Partendo da questa tripartizione, i modelli dovranno prevedere presidi idonei a minimizzare il rischio del verificarsi del reato e così si può immaginare che per le fatture soggettivamente inesistenti ben potrebbero prevedersi dei controlli preventivi rispetto alla conclusione dell'affare, quali:

- verifica dell'esistenza del fornitore tramite visura camerale in grado di restituire una serie di informazioni, quali:

  • sede legale ed operativa (magazzini);
  • oggetto dell'attività;
  • dipendenti;
  • compagine societaria;
  • partecipazioni attive o passive;

- verifica dell'operatività del fornitore tramite il bilancio e le altre scritture contabili da cui estrapolare altre utili informazioni, quali a titolo esemplificativo:

  • concessioni;
  • licenze;
  • fabbricati;
  • partecipazioni;
  • crediti;
  • materie prime;
  • liquidità;
  • patrimonio netto;
  • TFR;
  • debiti e finanziamenti;
  • valore e costi della produzione.

- verifica dell'esistenza dei contatti con l'interlocutore appartenente al fornitore con cui si sono intrattenuti i rapporti commerciali.

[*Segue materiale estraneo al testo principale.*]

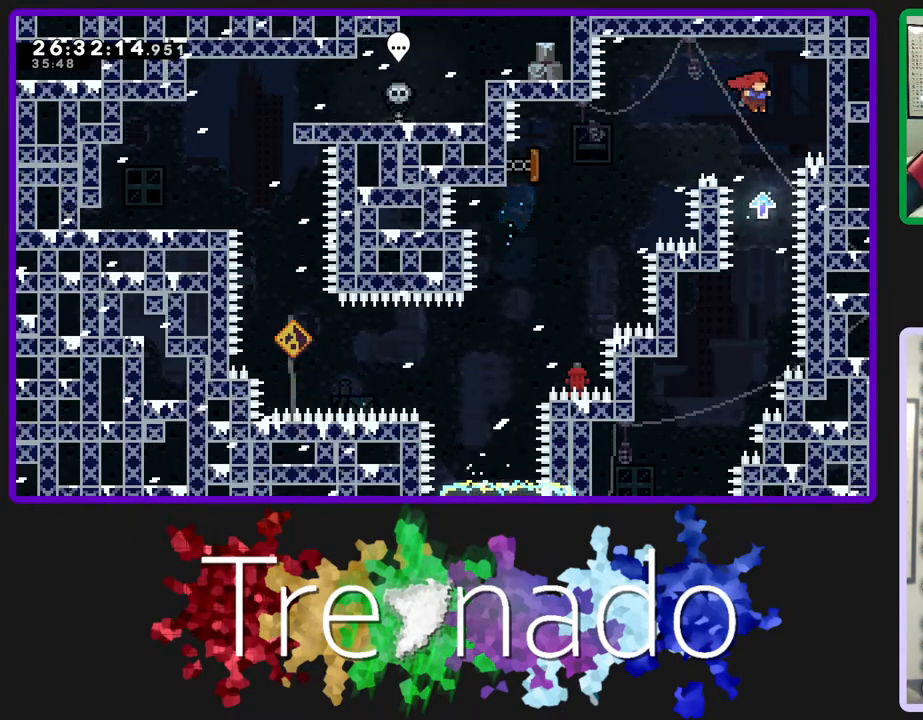
{"buttons": ["R2"], "left_stick": "center", "right_stick": "center", "events": []}
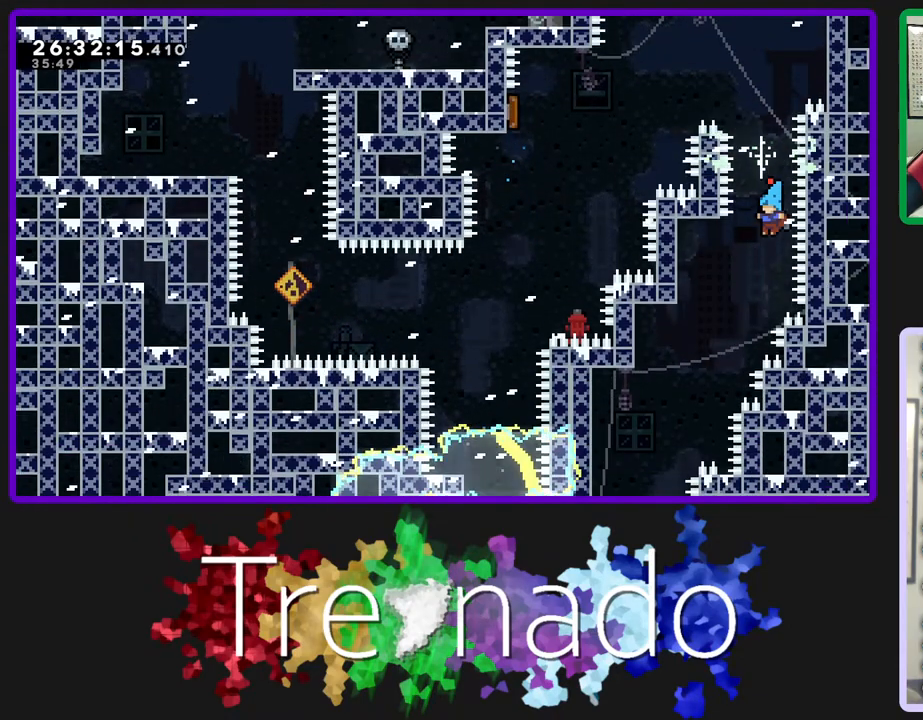
{"buttons": [], "left_stick": "center", "right_stick": "center", "events": [[417, "R2", "up"]]}
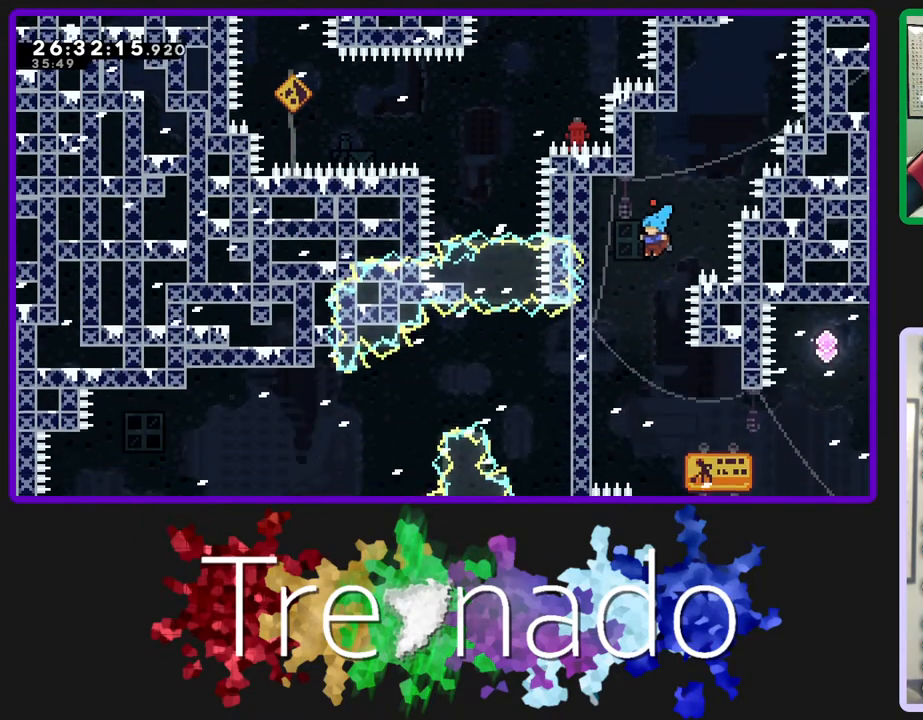
{"buttons": [], "left_stick": "center", "right_stick": "center", "events": [[333, "A", "down"], [367, "A", "up"]]}
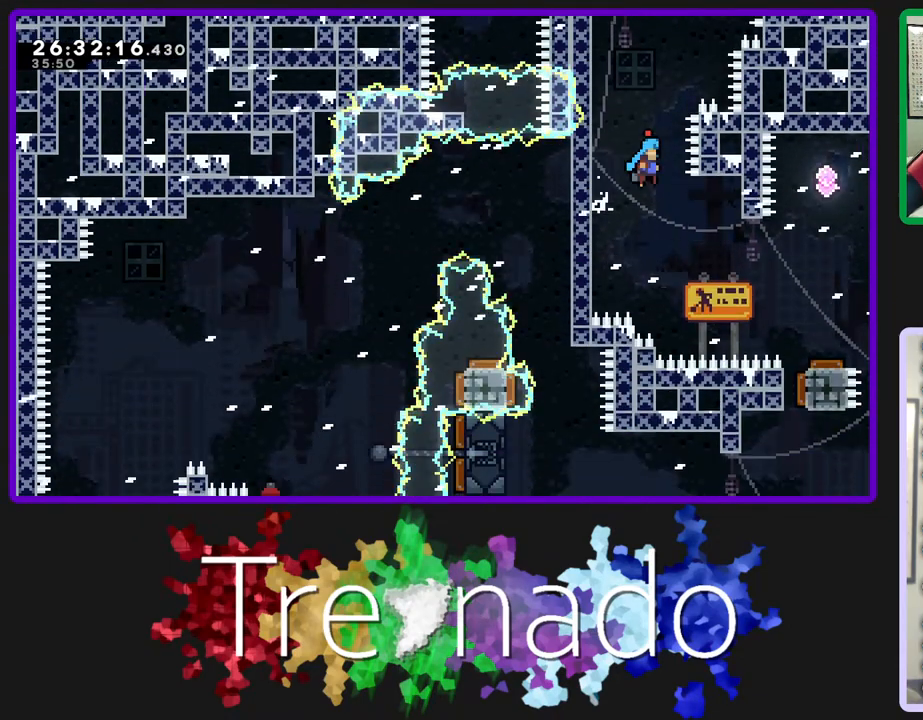
{"buttons": ["A"], "left_stick": "center", "right_stick": "center", "events": [[383, "A", "down"]]}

È utile considerare che in molte verifiche fiscali focalizzate su frodi carosello, l'assenza di dipendenti, di un magazzino, di una struttura fisica minima, è considerata di per sé una presunzione qualificata, atta ad identificare un coinvolgimento o, quantomeno, una colpevole ignoranza di chi sta a valle della catena.

Per quanto attiene alle fatture oggettivamente inesistenti sarà opportuno prevedere controlli volti a verificare:

  • congruità tra fornitore e bene e/o prestazione effettuata;
  • congruità del valore di mercato del bene o della prestazione oggetto di transazione;
  • documentazione contrattuale a supporto dell'operazione con contenuto specifico;
  • documenti di trasporto (DDT/Bolla);
  • documentazione relativa alla fase negoziale/trattative;
  • tracciabilità dei pagamenti.

Per la sovrafatturazione si ritiene utile valutare la congruità dei prezzi di mercato dei beni/servizi offerti dalla società.

Tutti i presidi in precedenza indicati dovrebbero essere oggetto di una specifica procedura utile a integrare la parte speciale del modello legata, per l'appunto, ai reati tributari e poi formare parte integrante di controlli/audit eseguiti dall'OdV o dall'ufficio audit ove presente all'interno dell'organizzazione.

Altrettanto utile organizzare sessione formative per i dipendenti così da trasferire loro il concetto del “rischio fiscale” e coinvolgerli in un controllo di prima linea e non ultimo nel sistema del whistleblowing.